Alain Massiera, associé-gérant chez Rothschild Martin Maurel, revient sur l’année faste de ce célèbre établissement et livre sa vision du monde de la banque privée entre nouvelles tendances et tradition d’excellence.

Décideurs.  Quelle est votre vision du marché de la banque privée aujourd’hui en France ?

Alain Massiera. J’en ai une vision positive malgré l’entrée en vigueur de MIFID, car cela va entraîner une accentuation de la segmentation de la clientèle des banques. En effet, MIFID a deux implications. Tout d’abord une implication financière, à savoir une augmentation des coûts dus à la réglementation et une baisse des revenus avec le coût de la recherche que les banques doivent payer elles-mêmes et la fin des rétrocessions notamment. Toutes les banques privées en France prévoient entre 3 % et 10 % de baisse de chiffre d’affaires. Ensuite, il y a une revisite du business model des banques privées, puisque le conseil verbal est interdit depuis le 3 janvier 2018. Ce dernier représentait 50 à 60 % du marché en Europe. Dorénavant, les banques ne peuvent offrir que trois types de services : les mandats de gestion, les mandats de conseil, ou l’exécution pure des ordres reçus par les clients sans conseil verbal sur les produits ou les placements (execution only). À terme, il y aura deux types de banques. Une partie d’entre elles tenteront d’offrir ces trois types de services. Les banques se situant dans cette catégorie devront investir massivement dans la digitalisation afin d’entretenir des interactions avec leurs centaines de milliers de clients (traitements de masse avec peu de personnalisation du service offert). Le deuxième type de banque, dont Rothschild Martin Maurel fait partie, accorde plus d’importance aux mandats de gestion sur une clientèle très ciblée, avec une mise en exergue de sa valeur ajoutée reposant sur une plus grande personnalisation du rapport et du conseil dans la structuration du patrimoine (ingénierie patrimoniale, family office…). Finalement, la transparence des frais bancaires permettra de démontrer ou pas aux clients la valeur ajoutée des banques privés.

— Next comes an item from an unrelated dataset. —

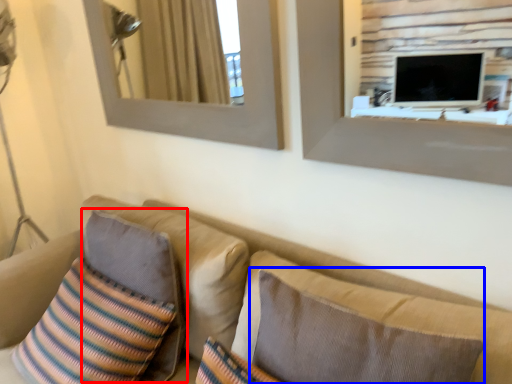
Question: Which object appears farthest to the camera in this image, pillow (highlighted by a red box) or pillow (highlighted by a blue box)?

Choices:
 (A) pillow
 (B) pillow

Answer: (A)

Rothschild &Co est une maison biséculaire. La notion de digital pourrait presque paraître antinomique avec une maison aussi ancienne. Qu’en est-il aujourd’hui ?

Nous investissons dans le digital pour tout ce qui permet d’améliorer la productivité aussi bien en interne que vis-à-vis du client, l’objectif étant d’avoir accès à de l’information le plus rapidement possible. Dans le cadre de la fusion nous repensons notre extranet clients afin de dématérialiser la partie de la relation client à plus faible valeur ajoutée, ce qui nous permet de nous concentrer sur notre cœur de métier, à savoir le conseil personnalisé que nous nous engageons à toujours mettre à la disposition du client. D’ailleurs, ce sont souvent quatre personnes qui accompagnent nos clients : le banquier, l’ingénieur patrimonial, le family officer, selon le cas, et le gérant des mandats de gestion.

Comment envisagez-vous l’accueil d’une clientèle de millenials ?

Nous en comptons d’ores et déjà un certain nombre parmi notre clientèle. Nous avons aussi une activité destinée aux start-ups (family office et ingénierie patrimoniale dédiée). Au niveau de la banque privée, nous accompagnons des fondateurs de start-up en matière de structuration, notamment de la détention de leur société. En outre, ces derniers n’ont pas beaucoup de temps à consacrer à la gestion de leur portefeuille. Le mandat de gestion est alors idéal pour ce type de clientèle, comme il l’a toujours été à l’égard des entrepreneurs familiaux. Une offre de private equity et/ou de dettes non cotées est également un atout car plus proche de leur univers que des mandats de gestion classique, les deux étant bien sûr nécessaires.

Quels ont été les principaux apports de l’intégration de Martin Maurel ?

Ce rapprochement nous permet de bénéficier de l’ancrage régional d’une banque dont la réputation n’est plus à faire. Nous avons acquis une connaissance forte du tissu économique local et des personnalités qui permettent d’accompagner les entrepreneurs. Un autre apport se matérialise par la complémentarité dans les fonds d’investissement pour la banque privée. Enfin, Martin Maurel amène une expertise complémentaire du crédit, afin de pouvoir accompagner un entrepreneur familial dans d’autres domaines comme le crédit habitat ou le financement des droits de donation, notamment.

Autour de l’entrepreneur familial, l’offre devrait être complète avec d’une part le conseil dans la structuration de détention des actifs composant le patrimoine de l’entrepreneur (ingénierie patrimoniale), une gestion des avoirs financiers, des possibilités de financement du cycle d’exploitation dans certains cas et des conseils sur les opérations de haut de bilan et en matière de fusion-acquisition grâce à la banque d’affaires du groupe.